Rebeca Cardoso Tenente Molina, a 32-year-old psychologist, was admitted to a public hospital in São João Nepomuceno, a small city in the Brazilian state of Minas Gerais, on June 2, 2026, with what doctors initially suspected were gallstones. Her condition worsened over the next four days, with neurological symptoms and internal bleeding. By the evening of June 6 she was dead, within hours of finally reaching an intensive care unit for the most critically ill, 300 kilometers away in the city of Oliveira. Her death certificate lists septic shock, a life-threatening drop in blood pressure and organ failure triggered by severe infection. Doctors are still investigating whether botulism, a rare paralytic illness caused by a toxin, contributed to her death.
What made the case a national story in Brazil was not the wait alone, but who her family says was responsible for it. Her twin sister, Sâmela Cardoso Tenente Furtado, an attorney, told Brazilian broadcaster G1 that the state's new AI-enabled bed-routing system, Core-MG, scored Molina's condition a 6.8 on a 10-point severity scale, far below the ~10 her treating clinicians believed her case warranted. That gap, the family alleges, is what kept her near the bottom of the ICU queue while her organs began to fail.
Core-MG, formally the Central de Operações para Regulação Estadual, was launched on May 19, 2026 by the Minas Gerais State Health Department (SES-MG). It replaced the older SUS Fácil MG system and is now the single, centralized hub through which the state's public hospitals route requests for ICU and other specialty beds. The system uses machine learning to classify each patient's severity and to rank bed offers against a statewide inventory map that is updated three times a day. It pulls patient records from the federal CadSUS and CNES databases, and the state says more than 200 regulatory physicians still review individual cases before a transfer is denied or downgraded.
The family says the review did not save Molina. After days of appeals inside the system, the family obtained a court order compelling her transfer, paid for a private plane, and flew her to Oliveira. She died within hours of arrival.
The state's account, published in the same G1 report and in subsequent state communications, is that Core-MG registered Molina's case the same day it was opened and that the bed she was eventually offered reflected clinical fit and statewide availability rather than a geographic default. SES-MG also says Core-MG has processed 17.6% more daily bed requests and produced 6.1% more daily regulated admissions since launch, numbers the state presents as evidence the new system is expanding, not restricting, access. The state disputes that the algorithm changed the underlying clinical criteria for ICU admission, and disputes that any score from Core-MG is what delayed the transfer.

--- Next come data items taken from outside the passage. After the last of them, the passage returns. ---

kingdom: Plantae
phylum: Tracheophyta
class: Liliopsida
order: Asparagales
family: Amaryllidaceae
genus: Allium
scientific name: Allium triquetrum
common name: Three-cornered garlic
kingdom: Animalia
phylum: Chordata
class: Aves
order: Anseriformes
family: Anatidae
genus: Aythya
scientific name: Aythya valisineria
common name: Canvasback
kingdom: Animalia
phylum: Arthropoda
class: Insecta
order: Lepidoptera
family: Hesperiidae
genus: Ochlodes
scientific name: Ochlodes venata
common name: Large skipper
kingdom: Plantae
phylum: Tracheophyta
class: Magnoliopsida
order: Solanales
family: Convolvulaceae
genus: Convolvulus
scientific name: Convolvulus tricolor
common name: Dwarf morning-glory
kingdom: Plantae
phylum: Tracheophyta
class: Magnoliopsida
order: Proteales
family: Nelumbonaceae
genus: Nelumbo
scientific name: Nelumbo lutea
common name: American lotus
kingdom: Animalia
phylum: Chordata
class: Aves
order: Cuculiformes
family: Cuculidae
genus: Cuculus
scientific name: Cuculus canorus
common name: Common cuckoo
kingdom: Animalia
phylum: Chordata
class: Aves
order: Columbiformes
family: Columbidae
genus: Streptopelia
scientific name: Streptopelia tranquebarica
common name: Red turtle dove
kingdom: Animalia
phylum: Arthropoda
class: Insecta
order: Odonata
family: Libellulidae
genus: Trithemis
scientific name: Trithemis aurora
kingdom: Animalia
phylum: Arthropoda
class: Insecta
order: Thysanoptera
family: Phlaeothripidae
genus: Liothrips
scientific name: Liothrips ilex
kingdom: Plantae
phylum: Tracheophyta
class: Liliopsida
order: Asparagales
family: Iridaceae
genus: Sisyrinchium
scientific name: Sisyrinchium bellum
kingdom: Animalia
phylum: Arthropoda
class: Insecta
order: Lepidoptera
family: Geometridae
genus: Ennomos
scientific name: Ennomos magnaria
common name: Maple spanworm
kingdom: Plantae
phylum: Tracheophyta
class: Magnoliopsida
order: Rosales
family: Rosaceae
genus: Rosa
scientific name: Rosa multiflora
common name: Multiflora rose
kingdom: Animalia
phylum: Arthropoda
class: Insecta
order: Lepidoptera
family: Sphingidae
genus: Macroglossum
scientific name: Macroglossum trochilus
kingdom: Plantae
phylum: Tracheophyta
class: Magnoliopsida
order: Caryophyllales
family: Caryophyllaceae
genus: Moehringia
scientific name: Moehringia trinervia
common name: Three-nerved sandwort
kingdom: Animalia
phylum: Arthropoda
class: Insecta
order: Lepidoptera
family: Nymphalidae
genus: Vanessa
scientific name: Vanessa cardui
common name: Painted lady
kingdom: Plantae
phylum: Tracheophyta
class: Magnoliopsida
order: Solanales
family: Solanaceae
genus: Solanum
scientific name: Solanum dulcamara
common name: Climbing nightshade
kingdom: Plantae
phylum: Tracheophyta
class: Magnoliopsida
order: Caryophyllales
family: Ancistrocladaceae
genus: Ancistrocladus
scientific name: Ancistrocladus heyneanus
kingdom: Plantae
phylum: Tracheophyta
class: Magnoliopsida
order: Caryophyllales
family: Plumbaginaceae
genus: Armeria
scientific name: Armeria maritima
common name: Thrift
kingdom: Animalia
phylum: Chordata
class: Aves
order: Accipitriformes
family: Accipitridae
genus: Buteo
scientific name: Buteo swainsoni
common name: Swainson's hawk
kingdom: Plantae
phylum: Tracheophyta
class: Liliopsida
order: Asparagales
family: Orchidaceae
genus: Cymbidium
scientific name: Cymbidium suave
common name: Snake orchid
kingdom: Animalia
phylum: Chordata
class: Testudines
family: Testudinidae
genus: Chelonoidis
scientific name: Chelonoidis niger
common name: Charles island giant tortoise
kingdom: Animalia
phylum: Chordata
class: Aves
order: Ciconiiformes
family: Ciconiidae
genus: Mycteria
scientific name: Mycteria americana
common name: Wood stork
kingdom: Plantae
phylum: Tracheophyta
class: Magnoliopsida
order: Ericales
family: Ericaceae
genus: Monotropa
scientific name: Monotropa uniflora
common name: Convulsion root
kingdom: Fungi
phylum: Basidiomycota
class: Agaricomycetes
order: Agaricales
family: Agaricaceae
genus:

Gizmodo's English-language writeup of the case, published June 15, 2026, placed the dispute in a wider frame, citing concerns about algorithmic bias in clinical settings and a recent ChatGPT Health emergency under-triage study. That broader literature is real, but it is not what decided whether Rebeca Molina lived or died. What decided it, on the family's account, was a number between 6.8 and 10 generated inside a system that no clinician at the bedside had the authority to override in real time.
"What we saw was that doctors lost the autonomy to decide if a patient is very seriously ill," Sâmela Cardoso Tenente Furtado told G1. The line has become the rallying point for Brazilian commentators asking whether clinical judgment, in any meaningful sense, is still upstream of the algorithm, or merely downstream of it.
Molina's case is a single one, and the causes of her death have not been adjudicated. The 300-kilometer distance to the nearest available ICU is also consistent with the regional ICU scarcity that predates Core-MG and is endemic to large Brazilian states, a structural fact the AI frame risks obscuring. What the case does establish, on the available reporting, is a sequence in which a severity score produced by Core-MG and a treating clinician's bedside judgment diverged by roughly three points on a 10-point scale, in which a court order, not a clinician's override, was the lever that finally moved the patient, and in which no public answer has yet been given about whether the algorithm's call will itself be reviewed, or by whom. That is the accountability gap Molina's case now names, and the one the state's response, so far, has not addressed.